- [課題内容]
抜歯矯正と非抜歯矯正を扱う相談回答の文章を、最後の文の後から書き継いでもらえますか?

抜歯と非抜歯矯正 抜歯治療との違い(山形県 17歳 女性 学生のQ &A)

カテゴリ:抜歯と非抜歯矯正 抜歯治療との違い

矯正する際に歯を抜くか抜かないか選択肢があるんですが、歯を抜かないと出っ歯になるといわれました。でも他の所では抜くとマウススペースが狭くなるから止めた方がいいといわれました。個人差はあると思うのですが一般的にどちらがいいのですか?又どちらが多いのですか?
矯正する際に歯を抜くか抜かないか選択肢があるんですが、歯を抜かないと出っ歯になるといわれました。でも他の所では抜くとマウススペースが狭くなるから止めた方がいいといわれました。個人差はあると思うのですが一般的にどちらがいいのですか?又どちらが多いのですか?

[山形県 17歳 女性 学生]

抜歯と非抜歯矯正 抜歯治療との違い

抜歯か、非抜歯か? それは矯正の永遠のテーマと言っても過言ではないかもしれません。
あたかも「削らないでむし歯を治せる歯医者がいる」とか、「あそこは痛く無い」等と同じくらいある意味患者様の治療選択時の意思決定に心を揺らす甘い言葉が溢れるのも事実です。患者様のみならず歯科医師も抜かずに治せるならばそれがベストと思っているのです。

- [提供資料]
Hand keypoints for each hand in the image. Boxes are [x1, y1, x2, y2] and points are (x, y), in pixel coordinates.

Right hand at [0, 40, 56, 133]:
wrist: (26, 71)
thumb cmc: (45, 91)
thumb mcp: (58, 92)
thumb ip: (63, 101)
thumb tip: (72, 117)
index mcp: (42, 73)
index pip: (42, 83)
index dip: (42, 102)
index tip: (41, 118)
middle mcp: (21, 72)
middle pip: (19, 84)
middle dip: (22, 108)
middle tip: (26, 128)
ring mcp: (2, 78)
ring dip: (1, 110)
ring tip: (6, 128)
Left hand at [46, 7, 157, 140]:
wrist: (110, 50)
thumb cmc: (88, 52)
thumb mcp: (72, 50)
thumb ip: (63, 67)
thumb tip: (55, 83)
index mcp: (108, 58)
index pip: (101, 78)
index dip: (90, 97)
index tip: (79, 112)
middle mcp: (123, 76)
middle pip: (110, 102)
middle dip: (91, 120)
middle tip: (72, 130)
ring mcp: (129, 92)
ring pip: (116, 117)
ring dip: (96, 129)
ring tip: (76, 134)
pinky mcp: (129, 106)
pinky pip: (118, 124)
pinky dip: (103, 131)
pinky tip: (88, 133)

...

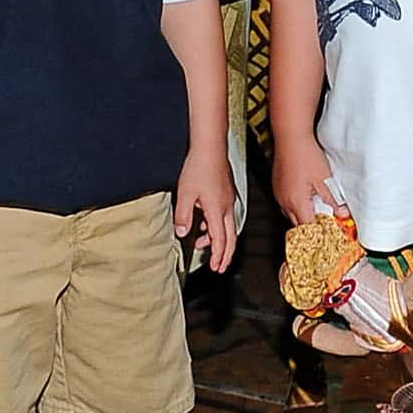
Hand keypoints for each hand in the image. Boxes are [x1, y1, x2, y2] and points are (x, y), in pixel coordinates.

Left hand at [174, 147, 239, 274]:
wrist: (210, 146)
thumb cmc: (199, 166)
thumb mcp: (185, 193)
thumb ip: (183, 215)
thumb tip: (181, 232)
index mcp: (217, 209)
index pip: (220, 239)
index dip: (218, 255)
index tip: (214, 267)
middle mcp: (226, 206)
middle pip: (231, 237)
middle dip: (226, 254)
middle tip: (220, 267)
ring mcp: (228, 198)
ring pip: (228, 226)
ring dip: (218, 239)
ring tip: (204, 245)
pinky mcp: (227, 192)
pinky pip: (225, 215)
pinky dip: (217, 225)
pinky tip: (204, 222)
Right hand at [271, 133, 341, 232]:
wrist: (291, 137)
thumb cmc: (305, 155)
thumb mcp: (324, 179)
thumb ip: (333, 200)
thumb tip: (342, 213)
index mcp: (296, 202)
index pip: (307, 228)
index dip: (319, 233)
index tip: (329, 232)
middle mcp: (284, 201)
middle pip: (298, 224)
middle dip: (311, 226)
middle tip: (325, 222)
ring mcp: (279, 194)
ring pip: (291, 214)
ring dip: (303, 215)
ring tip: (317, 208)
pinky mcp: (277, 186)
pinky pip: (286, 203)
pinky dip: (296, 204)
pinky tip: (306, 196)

- [解答欄]
抜歯あるいは非抜歯が論じられるのは「歯の並び得るスペース」に対して「並べたい歯の横幅の合計」が大きすぎる場合です。たとえば、本来は大人6人掛けの長椅子に6人の大人が座れば問題ないのですが、子供用6人掛けの長椅子(顎が小さい)に大人6人が座るには無理がありますよね?それでも座ろうとするから互い違いに座ったり(でこぼこの歯並び)、あるいは全員が半分お尻をはみだすように座る(出歯)になる訳です。

質問者の方がおっしゃるように歯と顎の大きさに不調和がある(ディスクレパンシー要因)場合は『歯を抜かないと出っ歯になる』傾向はあります。
たとえ『抜くとマウススペースが狭くなる』としても、歯と顎の調和が大事と考えますので迷った場合は抜いたほうが良い場合が多いですね。 無理に抜かないで治して出歯になり、あとから患者さんご本人の御希望により抜いて再治療した症例は多々あります。これでは二度手間なわけです。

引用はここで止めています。